In recent months, there have been a few women’s congregations, whose rights have improved during the twenty years that the Taliban have been out of power in this patriarchal Islamic state.

None of these protests was authorized, leading Zabihullah Mujahid to claim that “in what country would these people have been arrested”.

The spokesman for the Islamic Emirate of Afghanistan stressed, “We do not allow illegal activities.”

– ‘Junior’ employees –
The Taliban have refrained from taking actions at the national level that would upset the international community and impede the flow of funds from abroad to those most in need of assistance.

But local authorities have issued guidelines and ordinances based on local interpretations of Islamic law and traditions that restrict women’s rights.

High school students were unable to return to schools in the provinces, as many universities were closed, and women were prevented from working in public administration.

Women on long trips must be accompanied by a male relative, and street signs instruct them to wear the burqa, a veil that covers the entire face with a mesh of cloth over the eyes.

Officials said, on Friday, in Baghdis (Northwest) province, that the Commission for the Promotion of Virtue and the Prevention of Vice had threatened to shoot women working in non-governmental organizations if they did not wear a burqa.

Mujahid, who is also the deputy minister of culture and information, played down these threats and intimidation, claiming that these regional forces are made up of “juniors…not very professional.”

“They have no training,” he explained.

– Negotiations in Norway –
Mujahid insists that the new system supports women’s rights, but is interpreted in light of Islamic law.

“Even without these requirements [da comunidade internacional]He said, “We see the need for women to work and get an education,” without giving a specific date for the reopening of educational centers.

He explained that this would happen “next year” but “we cannot set a date” due to economic problems and the inexperience of the new authorities.

A delegation from the Taliban government, led by Afghan Foreign Minister Amir Khan Mottaki, traveled to Norway on Saturday to meet between Monday and Wednesday with officials from the United States, the European Union and other countries expecting financial support from them, as well as with representatives of Afghan civil society in the presence of the women.

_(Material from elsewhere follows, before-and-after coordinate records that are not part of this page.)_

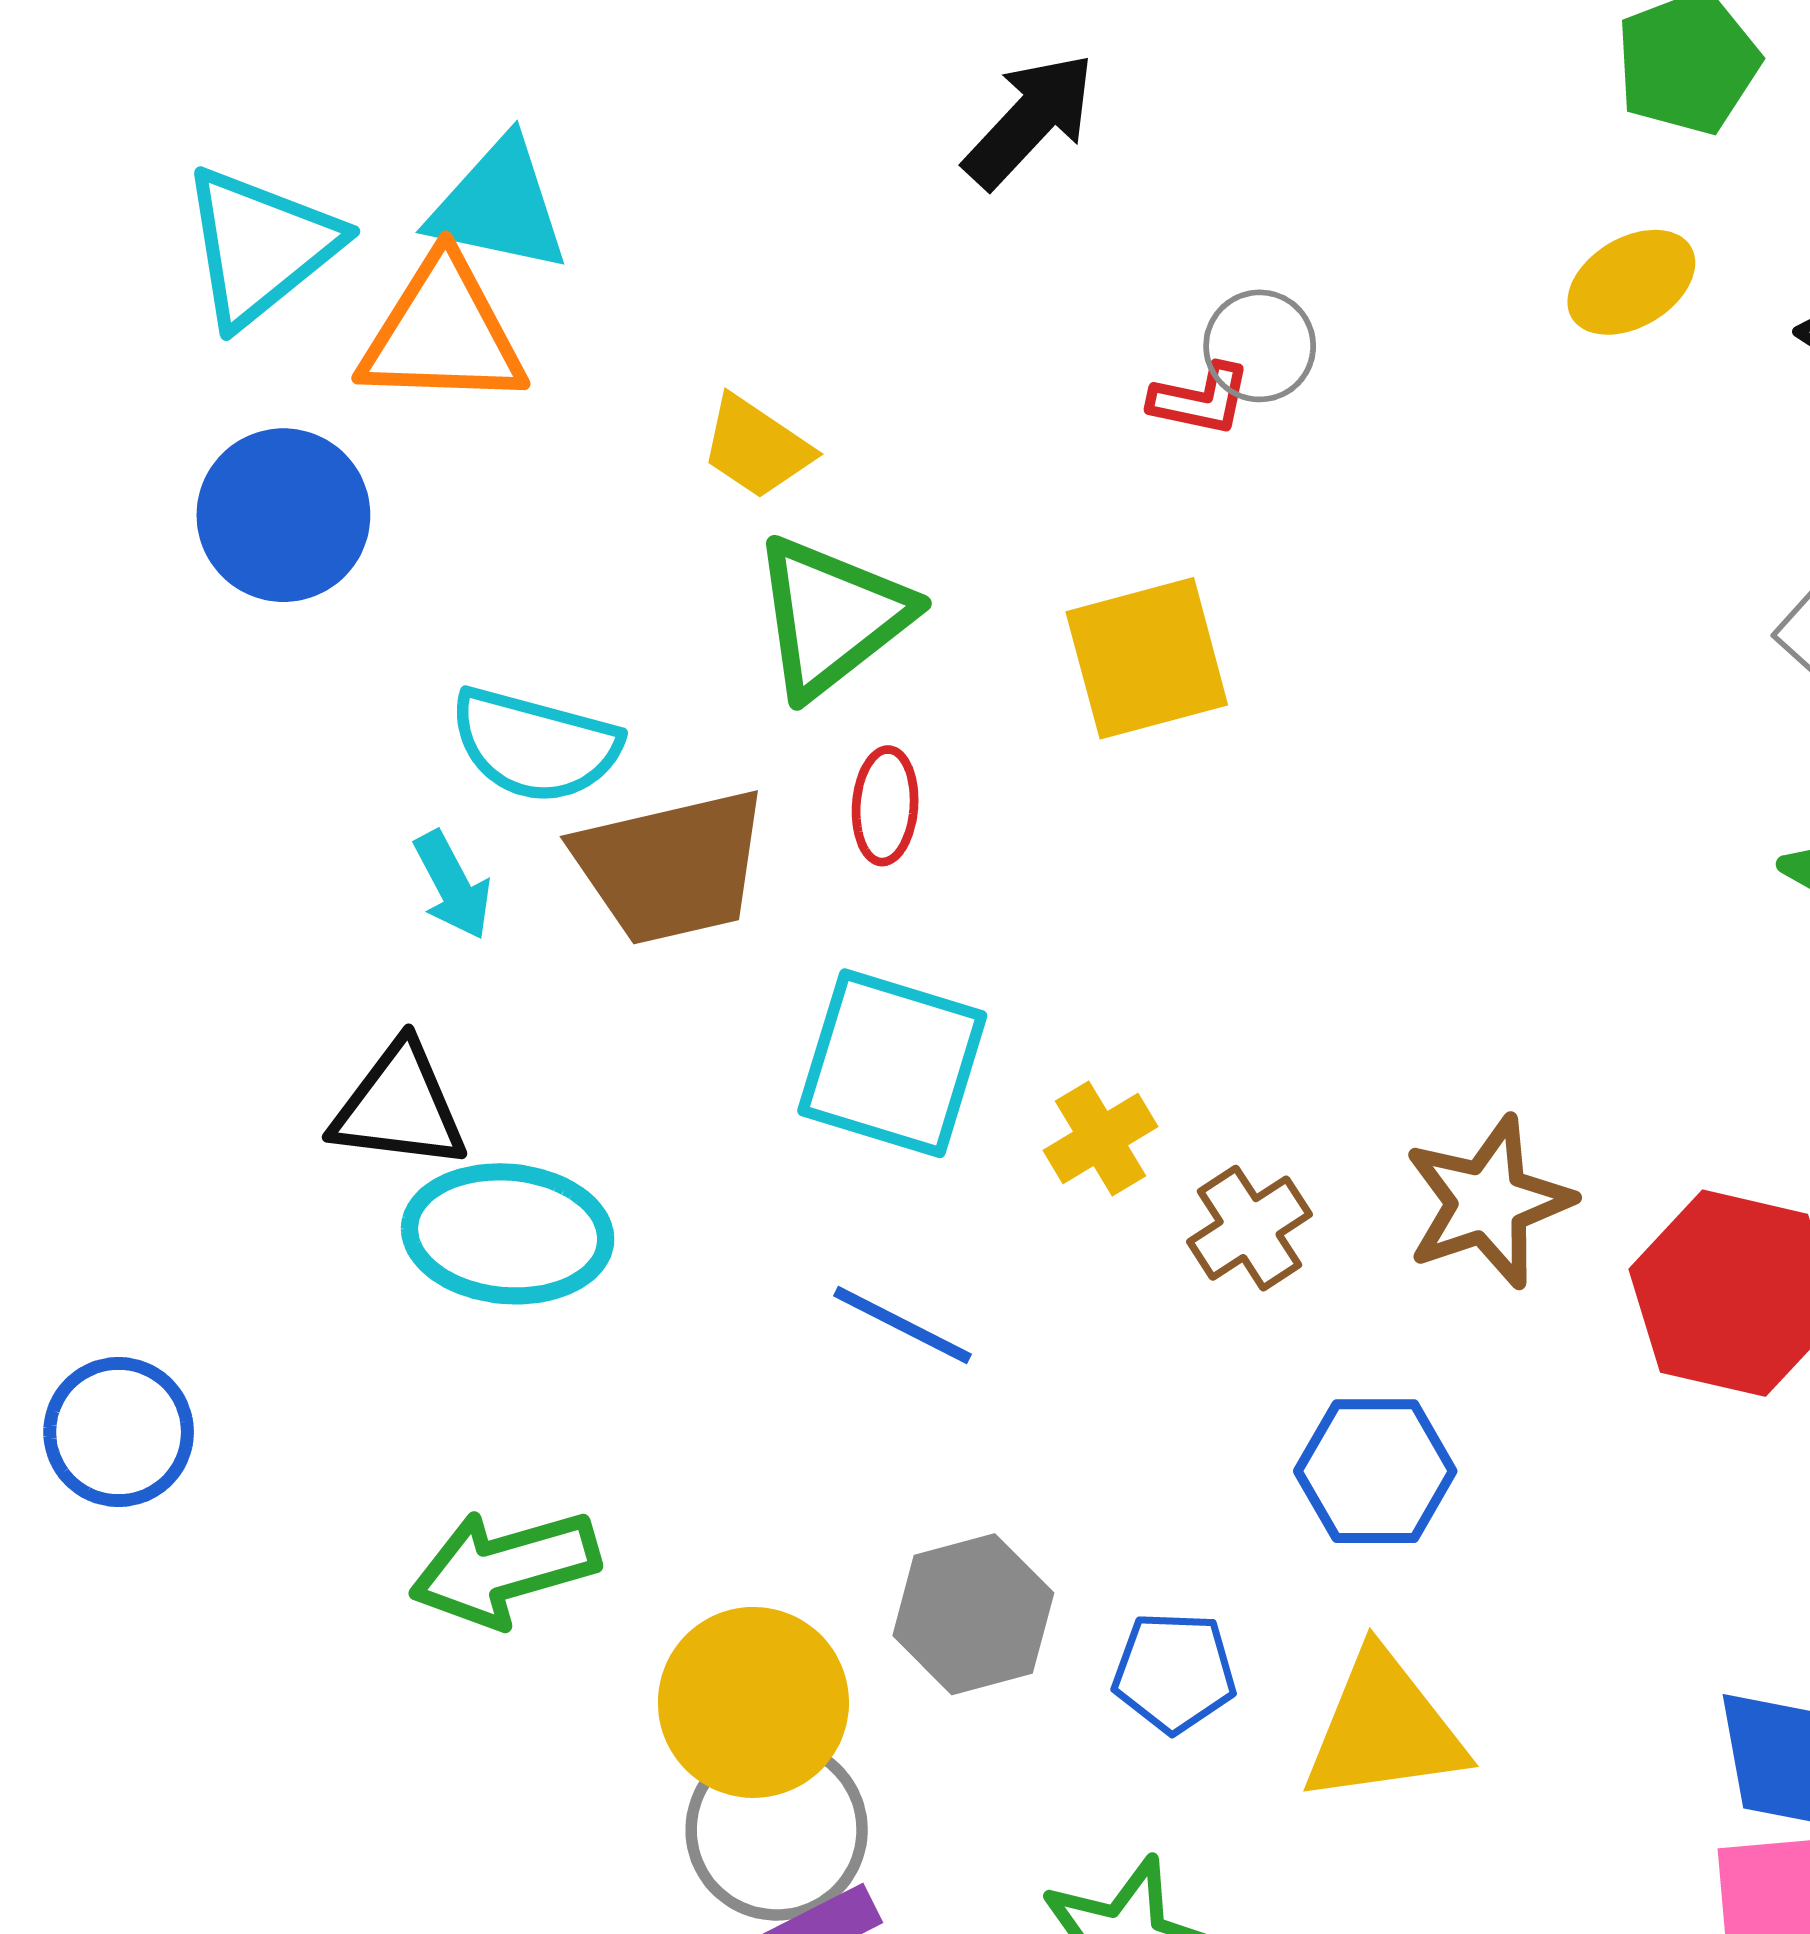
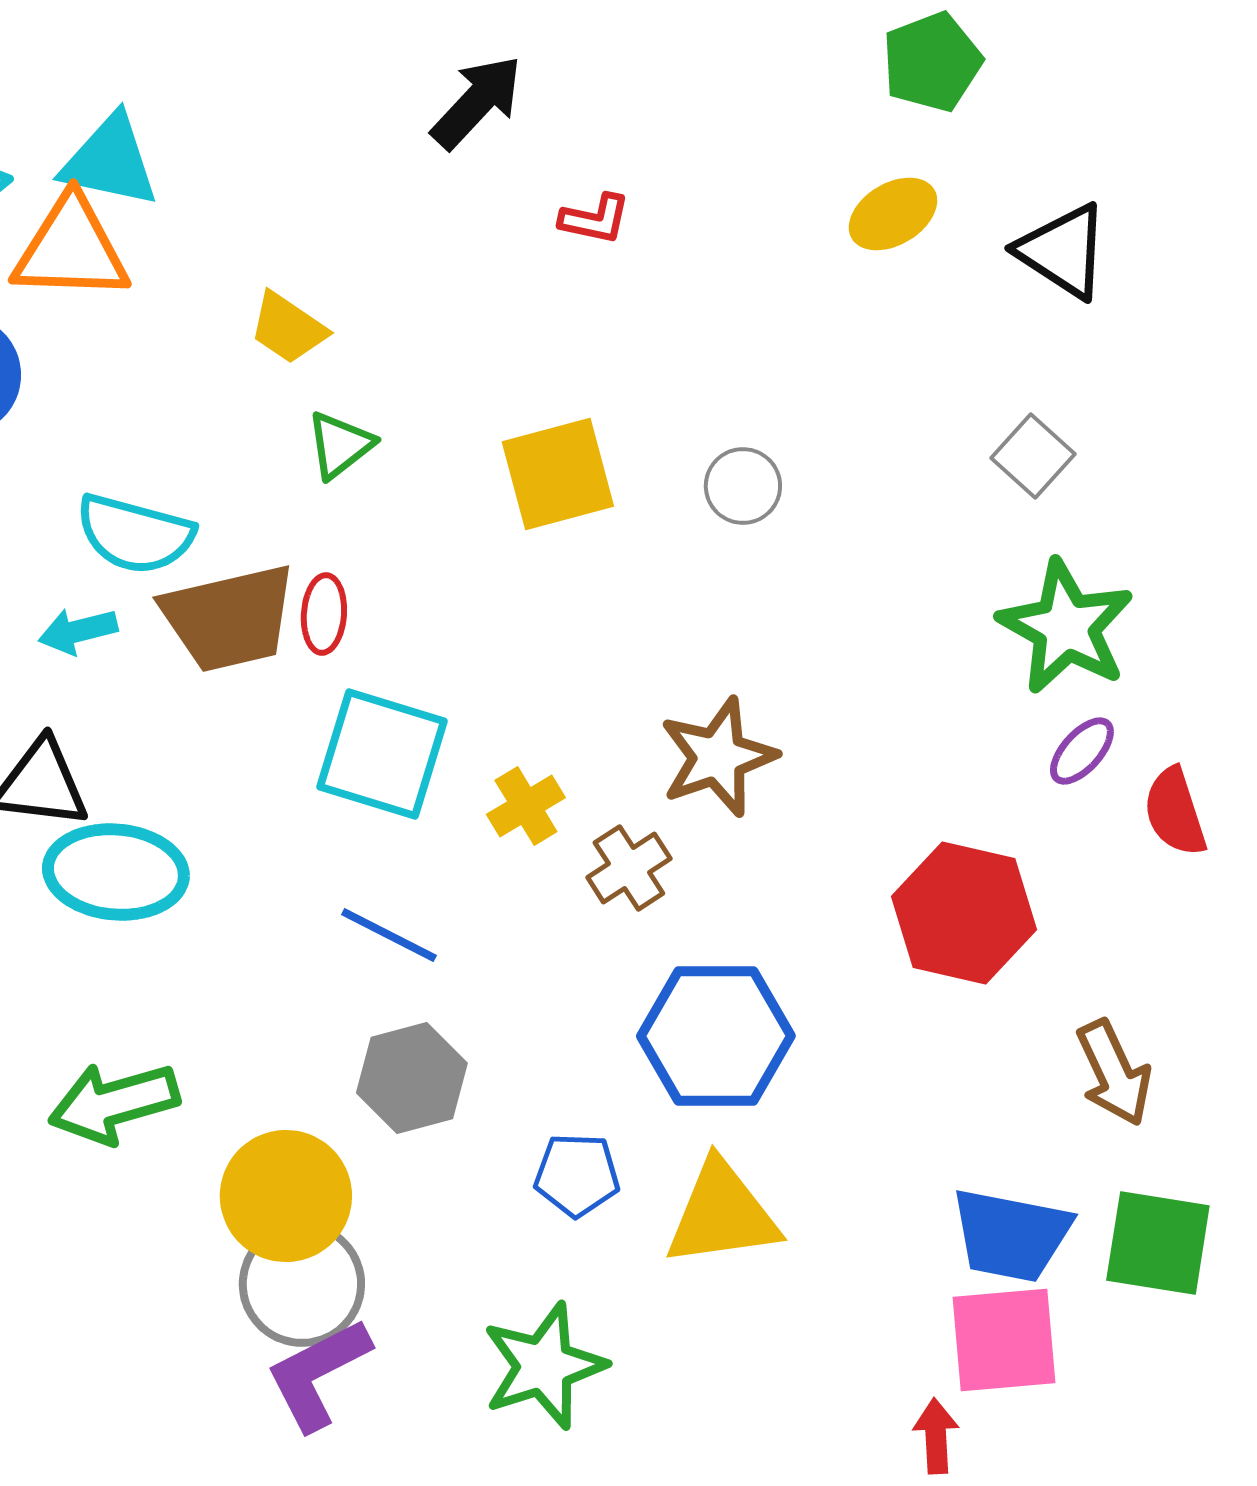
gray circle: (1260, 346) -> (743, 486), moved
red L-shape: (1200, 399) -> (595, 219), moved
green triangle: (832, 616) -> (340, 445), size x0.6
red ellipse: (885, 806) -> (324, 614), moved
cyan arrow: (453, 885) -> (78, 631), turned 104
brown star: (1488, 1202) -> (718, 757), moved
blue hexagon: (1375, 1471) -> (716, 1036), size x1.4
gray hexagon: (973, 1614) -> (412, 1078), moved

This will be the Taliban’s first visit to a Western country since they came to power.

Since then, the humanitarian situation has deteriorated significantly.

International aid, which accounted for 80% of the Afghan budget, was halted, and the United States froze $9.5 billion with the Central Bank of Afghanistan abroad.

Hunger currently threatens 23 million Afghans, 55% of the population, according to the United Nations, which is asking for $5 billion this year to contain the crisis.

Mujahid concluded that “the Islamic Emirate has taken steps to meet the demands of the Western world and we hope to strengthen diplomatic relations with all countries.”